The By Report paradigmNovember 25, 2018

Pavlova v Allstate Ins. Co., 2018 NY Slip Op 51654(U)(App. Term 2d Dept. 2018)

“Plaintiff properly argues that where, as here, a provider does not provide such documentation with its claim form, and the insurer will not pay the claim as submitted, 11 NYCRR 65-3.5 (b) requires the insurer to, within 15 business days of its receipt of the claim form, request “any additional verification required by the insurer to establish proof of claim” (see Bronx Acupuncture Therapy, P.C. v Hereford Ins.

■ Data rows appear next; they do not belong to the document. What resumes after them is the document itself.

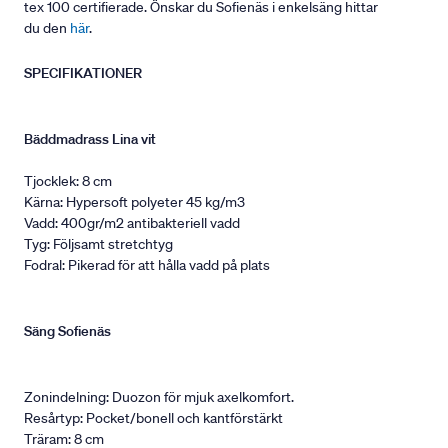
tex 100 certifierade. Önskar du Sofienäs i enkelsäng hittar
du den
här
.
SPECIFIKATIONER
Bäddmadrass Lina vit
Tjocklek: 8 cm
Kärna: Hypersoft polyeter 45 kg/m3
Vadd: 400gr/m2 antibakteriell vadd
Tyg: Följsamt stretchtyg
Fodral: Pikerad för att hålla vadd på plats
Säng Sofienäs
Zonindelning: Duozon för mjuk axelkomfort.
Resårtyp: Pocket/bonell och kantförstärkt
Träram: 8 cm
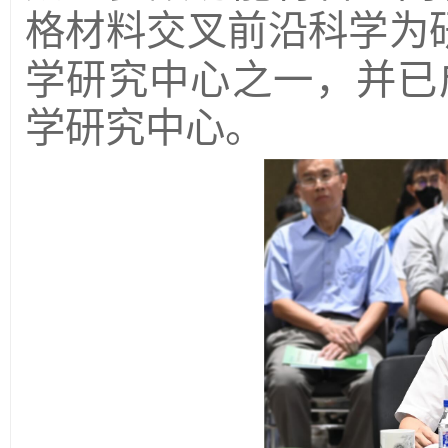
格材料交叉前沿科学为
学研究中心之一，并已
学研究中心。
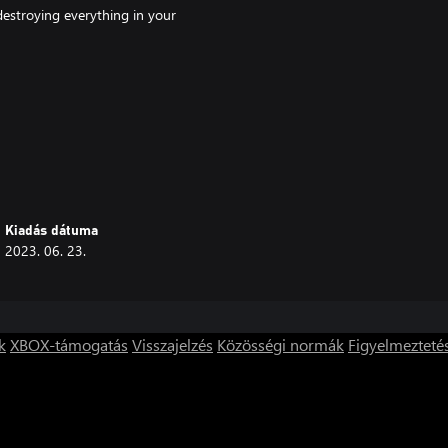
estroying everything in your
hievements.
Kiadás dátuma
2023. 06. 23.
 much bigger than yourself.
k
XBOX-támogatás
Visszajelzés
Közösségi normák
Figyelmezteté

Co., 54 Misc 3d 135[A], 2017 NY Slip Op 50101[U] [App Term, 2d Dept, 2d, 11th & 13th Jud Dists 2017]). Thus, defendant’s denial of payment for the services billed under CPT code 20999 on the ground that plaintiff had failed to provide sufficient documentation, where defendant did not demonstrate that it had requested any such documentation, was not proper and the branch of defendant’s cross motion seeking summary judgment dismissing so much of the complaint as sought to recover for services billed under that CPT code should have been denied.”

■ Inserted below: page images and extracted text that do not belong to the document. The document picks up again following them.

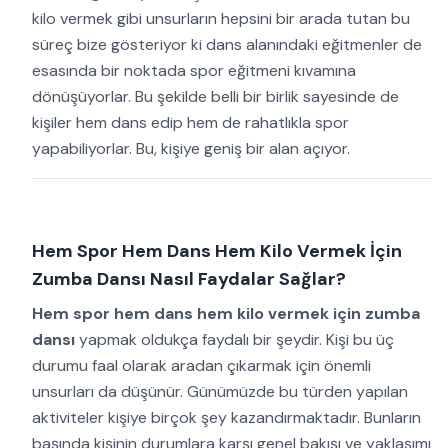
kilo vermek gibi unsurların hepsini bir arada tutan bu
süreç bize gösteriyor ki dans alanındaki eğitmenler de
esasında bir noktada spor eğitmeni kıvamına
dönüşüyorlar. Bu şekilde belli bir birlik sayesinde de
kişiler hem dans edip hem de rahatlıkla spor
yapabiliyorlar. Bu, kişiye geniş bir alan açıyor.
Hem Spor Hem Dans Hem Kilo Vermek İçin
Zumba Dansı Nasıl Faydalar Sağlar?
Hem spor hem dans hem kilo vermek için zumba
dansı
yapmak oldukça faydalı bir şeydir. Kişi bu üç
durumu faal olarak aradan çıkarmak için önemli
unsurları da düşünür. Günümüzde bu türden yapılan
aktiviteler kişiye birçok şey kazandırmaktadır. Bunların
başında kişinin durumlara karşı genel bakışı ve yaklaşımı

This is an interesting case since several arbitrators have been lulled into finding that Bronx Acupuncture stands for the proposition that an insurance carrier ma not re-price a code labelled “BR” without resort to verification.  Bronx Acupuncture means what it says – you cannot deny a bill based upon the non-compliance with the by report requirements.  Should the carrier believe it has sufficient information to re-price a service, then this defense will stand despite not following the by-report protocols.  Yet, we shall still see too many arbitrators refusing to follow the law.